[Stored data]
= = = = =

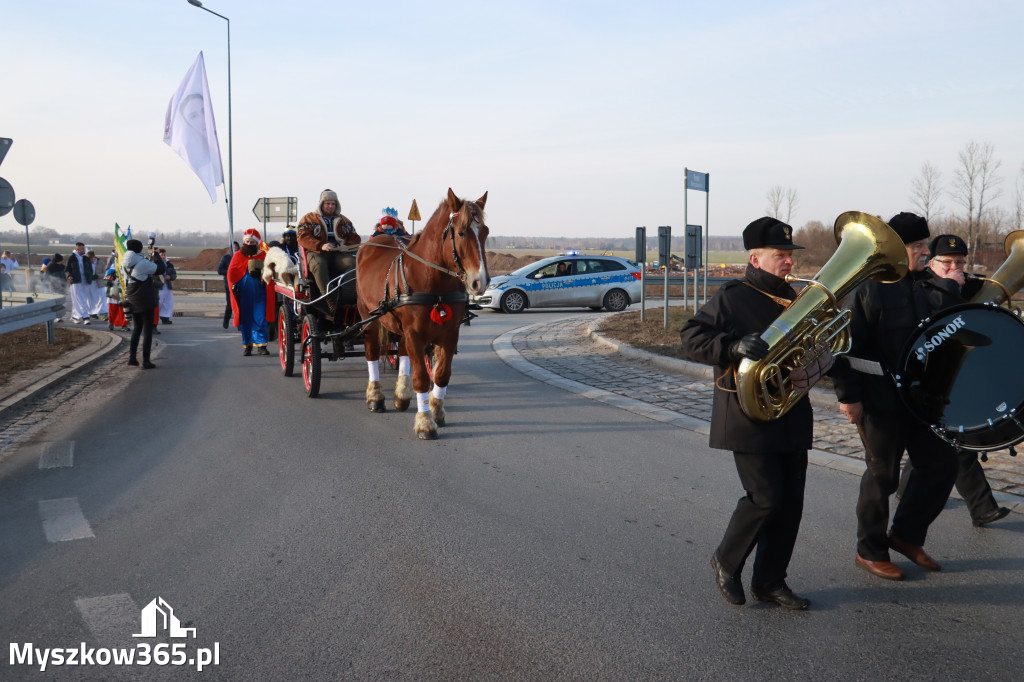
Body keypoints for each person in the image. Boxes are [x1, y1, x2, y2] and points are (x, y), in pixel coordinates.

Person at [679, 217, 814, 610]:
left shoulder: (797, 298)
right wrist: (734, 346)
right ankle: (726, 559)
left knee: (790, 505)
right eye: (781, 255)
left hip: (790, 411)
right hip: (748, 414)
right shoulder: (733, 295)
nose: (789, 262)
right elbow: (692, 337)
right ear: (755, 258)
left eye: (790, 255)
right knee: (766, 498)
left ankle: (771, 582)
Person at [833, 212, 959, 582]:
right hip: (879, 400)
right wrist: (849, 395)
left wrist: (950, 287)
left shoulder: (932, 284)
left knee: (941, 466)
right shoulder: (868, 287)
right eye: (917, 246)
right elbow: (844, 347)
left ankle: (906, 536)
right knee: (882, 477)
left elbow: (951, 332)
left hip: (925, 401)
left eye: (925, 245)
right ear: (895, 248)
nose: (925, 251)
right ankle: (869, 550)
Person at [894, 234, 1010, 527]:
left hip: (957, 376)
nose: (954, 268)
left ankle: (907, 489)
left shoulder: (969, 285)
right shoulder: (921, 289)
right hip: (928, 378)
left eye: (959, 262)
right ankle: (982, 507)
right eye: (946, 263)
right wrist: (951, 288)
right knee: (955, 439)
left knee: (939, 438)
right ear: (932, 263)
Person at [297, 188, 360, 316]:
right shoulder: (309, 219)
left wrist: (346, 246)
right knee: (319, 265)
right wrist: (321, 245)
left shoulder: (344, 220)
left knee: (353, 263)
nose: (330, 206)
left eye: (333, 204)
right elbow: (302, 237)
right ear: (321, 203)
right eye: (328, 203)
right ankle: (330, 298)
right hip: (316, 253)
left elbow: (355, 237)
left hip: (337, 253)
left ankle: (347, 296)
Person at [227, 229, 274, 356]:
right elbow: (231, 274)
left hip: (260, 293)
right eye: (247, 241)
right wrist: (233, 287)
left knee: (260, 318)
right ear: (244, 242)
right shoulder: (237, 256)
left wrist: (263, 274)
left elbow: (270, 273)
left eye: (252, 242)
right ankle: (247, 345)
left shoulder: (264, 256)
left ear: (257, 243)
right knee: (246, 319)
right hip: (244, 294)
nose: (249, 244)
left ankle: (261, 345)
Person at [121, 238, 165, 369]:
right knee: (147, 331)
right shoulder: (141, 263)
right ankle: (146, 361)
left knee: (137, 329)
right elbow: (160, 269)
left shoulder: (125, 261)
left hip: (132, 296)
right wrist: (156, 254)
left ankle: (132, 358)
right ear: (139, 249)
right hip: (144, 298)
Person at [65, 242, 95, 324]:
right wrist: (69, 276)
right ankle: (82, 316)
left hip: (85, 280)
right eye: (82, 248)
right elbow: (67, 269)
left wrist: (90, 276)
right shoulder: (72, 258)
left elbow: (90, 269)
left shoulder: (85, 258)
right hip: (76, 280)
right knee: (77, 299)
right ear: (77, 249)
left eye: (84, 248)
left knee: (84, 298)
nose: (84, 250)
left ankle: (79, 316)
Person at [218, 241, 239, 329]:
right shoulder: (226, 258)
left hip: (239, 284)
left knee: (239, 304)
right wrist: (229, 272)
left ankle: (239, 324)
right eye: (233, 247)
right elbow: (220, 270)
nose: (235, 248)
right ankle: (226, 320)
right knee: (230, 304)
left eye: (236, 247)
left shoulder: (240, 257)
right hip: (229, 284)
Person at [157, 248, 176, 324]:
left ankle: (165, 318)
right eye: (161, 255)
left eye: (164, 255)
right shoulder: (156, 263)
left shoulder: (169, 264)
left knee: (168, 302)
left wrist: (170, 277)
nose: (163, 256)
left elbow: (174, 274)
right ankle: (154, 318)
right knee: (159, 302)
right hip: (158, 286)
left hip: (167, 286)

= = = = =

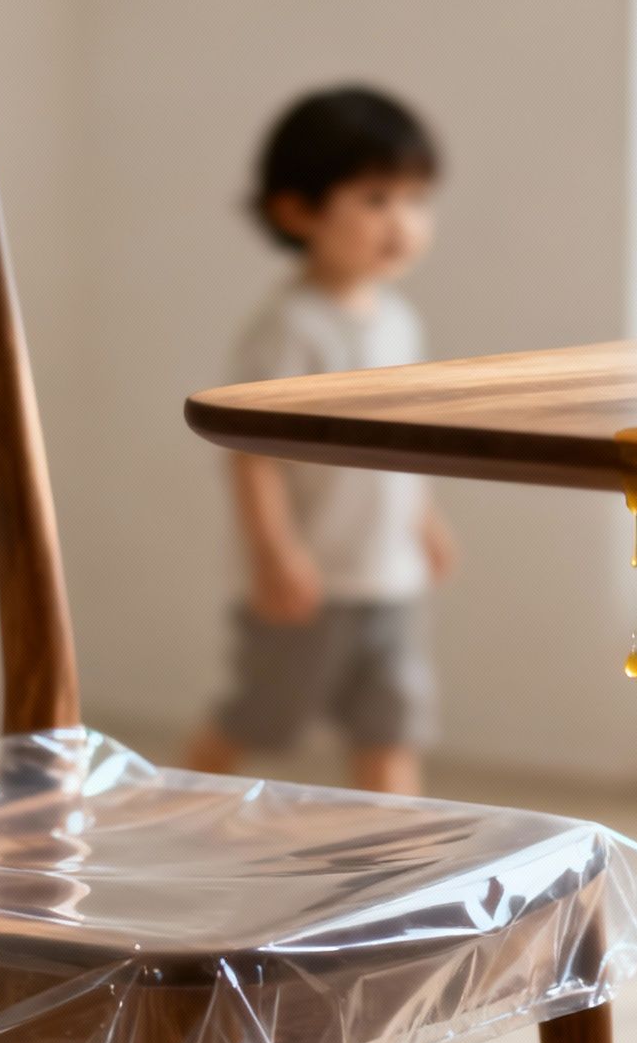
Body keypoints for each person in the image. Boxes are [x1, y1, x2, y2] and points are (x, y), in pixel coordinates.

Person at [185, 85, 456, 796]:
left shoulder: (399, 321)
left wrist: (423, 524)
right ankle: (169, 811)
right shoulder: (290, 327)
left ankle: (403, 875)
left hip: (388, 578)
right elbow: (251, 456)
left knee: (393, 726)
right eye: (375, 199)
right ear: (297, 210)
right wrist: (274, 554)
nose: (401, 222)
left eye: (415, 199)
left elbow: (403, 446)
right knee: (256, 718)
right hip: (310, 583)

= = = = =

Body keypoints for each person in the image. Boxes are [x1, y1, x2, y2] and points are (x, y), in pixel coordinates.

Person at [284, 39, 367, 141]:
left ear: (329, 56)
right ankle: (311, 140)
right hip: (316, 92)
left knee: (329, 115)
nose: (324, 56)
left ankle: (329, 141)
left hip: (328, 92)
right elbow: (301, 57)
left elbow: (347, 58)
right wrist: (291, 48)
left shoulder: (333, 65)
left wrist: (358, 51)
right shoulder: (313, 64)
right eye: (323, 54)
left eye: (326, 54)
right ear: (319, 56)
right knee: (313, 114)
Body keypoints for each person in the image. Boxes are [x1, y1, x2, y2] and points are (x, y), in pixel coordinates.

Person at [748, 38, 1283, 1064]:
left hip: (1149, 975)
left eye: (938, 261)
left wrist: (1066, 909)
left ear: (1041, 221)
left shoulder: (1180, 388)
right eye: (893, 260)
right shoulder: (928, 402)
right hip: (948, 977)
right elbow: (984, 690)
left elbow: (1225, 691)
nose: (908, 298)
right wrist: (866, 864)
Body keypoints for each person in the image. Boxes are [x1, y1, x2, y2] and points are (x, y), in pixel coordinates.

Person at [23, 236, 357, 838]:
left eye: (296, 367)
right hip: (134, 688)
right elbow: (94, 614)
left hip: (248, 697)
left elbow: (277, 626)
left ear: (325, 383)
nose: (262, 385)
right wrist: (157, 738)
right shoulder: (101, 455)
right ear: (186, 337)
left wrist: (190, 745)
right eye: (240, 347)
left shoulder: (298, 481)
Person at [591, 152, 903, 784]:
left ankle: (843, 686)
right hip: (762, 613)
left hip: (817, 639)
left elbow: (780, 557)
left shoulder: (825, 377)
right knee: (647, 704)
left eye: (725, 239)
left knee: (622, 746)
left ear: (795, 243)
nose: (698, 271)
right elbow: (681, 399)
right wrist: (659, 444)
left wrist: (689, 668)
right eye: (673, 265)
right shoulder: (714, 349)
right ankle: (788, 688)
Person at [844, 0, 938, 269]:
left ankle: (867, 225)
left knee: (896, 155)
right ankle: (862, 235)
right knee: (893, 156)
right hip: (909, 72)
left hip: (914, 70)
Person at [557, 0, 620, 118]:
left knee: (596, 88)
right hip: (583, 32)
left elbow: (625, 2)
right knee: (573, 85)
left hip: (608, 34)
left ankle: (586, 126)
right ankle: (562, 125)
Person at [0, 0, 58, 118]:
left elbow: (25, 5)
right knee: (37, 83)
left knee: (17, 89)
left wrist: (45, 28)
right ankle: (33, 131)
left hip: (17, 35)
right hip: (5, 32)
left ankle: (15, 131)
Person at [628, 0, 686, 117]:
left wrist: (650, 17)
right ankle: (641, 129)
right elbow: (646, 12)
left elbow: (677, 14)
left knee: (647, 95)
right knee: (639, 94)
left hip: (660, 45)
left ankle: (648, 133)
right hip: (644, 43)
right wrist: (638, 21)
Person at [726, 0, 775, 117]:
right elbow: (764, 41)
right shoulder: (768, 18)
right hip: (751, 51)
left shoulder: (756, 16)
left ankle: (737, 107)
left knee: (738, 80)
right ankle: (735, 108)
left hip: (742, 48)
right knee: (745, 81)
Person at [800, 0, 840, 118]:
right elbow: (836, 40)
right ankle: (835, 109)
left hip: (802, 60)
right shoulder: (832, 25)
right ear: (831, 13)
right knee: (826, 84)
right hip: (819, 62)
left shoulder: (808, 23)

= = = = =

# Assigned task
The lines above from the one containing "right hip: (879, 400)" through the one containing "right ankle: (869, 550)" are to be set down exactly, and no others.

# Result
right hip: (879, 400)
right wrist: (849, 395)
left wrist: (950, 287)
left shoulder: (932, 284)
left knee: (941, 466)
right shoulder: (868, 287)
right eye: (917, 246)
right elbow: (844, 347)
left ankle: (906, 536)
right knee: (882, 477)
left elbow: (951, 332)
left hip: (925, 401)
left eye: (925, 245)
right ear: (895, 248)
nose: (925, 251)
right ankle: (869, 550)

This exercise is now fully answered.